In China it’s really easy not to cook. Especially if you’re a middle-aged white guy whose greatest culinary achievement is the peanut butter omelet. I can exit my front door, walk in any direction, and most likely run smack dab into a restaurant.
For less than 25 kuai I can have the full meal deal and a floor show to boot. Well, not exactly a floor show like, say, Wayne Newton. Who? But it’s always entertaining to watch the people.
Funny thing is, you never know what you’ve got ‘til it’s gone. It wasn’t until I returned to the good old U.S. of A. for an extended hiatus that I realized what an idiot I am. (I heard that!) I should have been paying more attention. When I return to China, I promise to cook more and dine out less. Yeah, right.
In my hometown of Walla Walla they just opened a Panda Express. While it’s definitely a step in the right direction, it’s still not the same. But you knew that already, huh? Too much meat and not enough veggies. Really.
For a former cattle rancher, that seems like a weird thing to say. We Americans are victims of our own success. We want what we want when we want it. That means meat. Big slabs of it. Only right now things aren’t so easy in America. It’s OK – adversity builds character. And maybe even a slimmer waste line. I mean waistline.
So, with that introduction, let’s grab our woks and start cooking. If you don’t have a wok, use what you’ve got. That’s what I’ve been doing. My woks are still in China.

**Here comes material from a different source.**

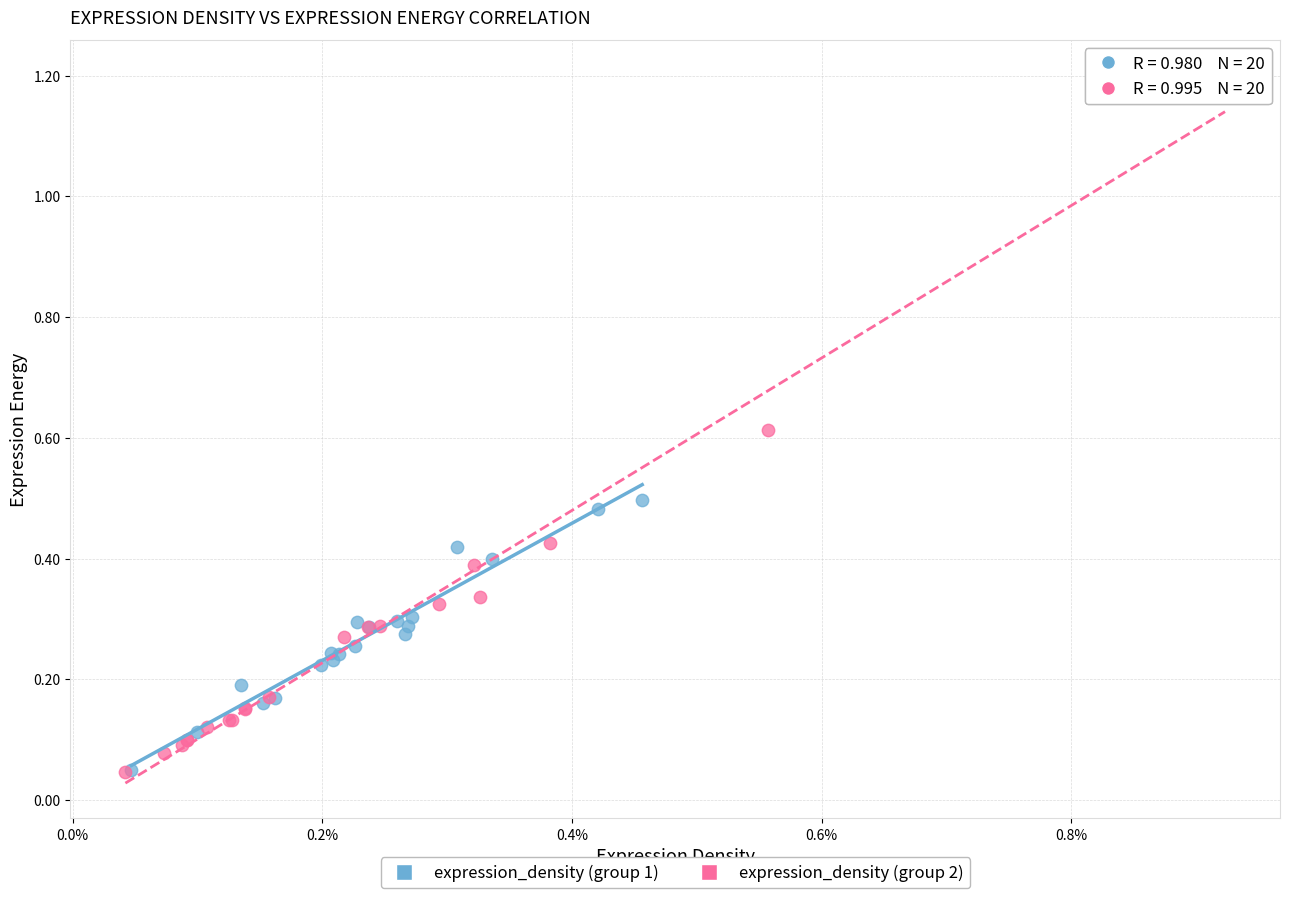

Which series contains the highest Y value?

expression_density (group 2)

Oops! We’re not ready to cook yet. Put your wok down and grab your Chinese knife. What?? Oh, this is getting ridiculous. Use what you’ve got. That’s what I’ve been doing.
Actually, today we aren’t cooking at all. Today we’re just checking to make sure you’re ready to take the jump to warp speed with some basic principles of cooking the Chinese way. Here they are.
Fresh is best. In China, they still go to market every day. To be fair, it’s a little easier for two reasons: (A) There’s a farmers market in just about every neighborhood. And (B) there are usually more adults around to share the load. Their nuclear family is three generations, not two.
Be prepared. The basic tools are a Chinese knife or cleaver, one or two cutting blocks or boards, and an assortment of dishes to hold the prepared ingredients. If you want to see some REAL gong fu, just watch Nai-nai wield that cleaver!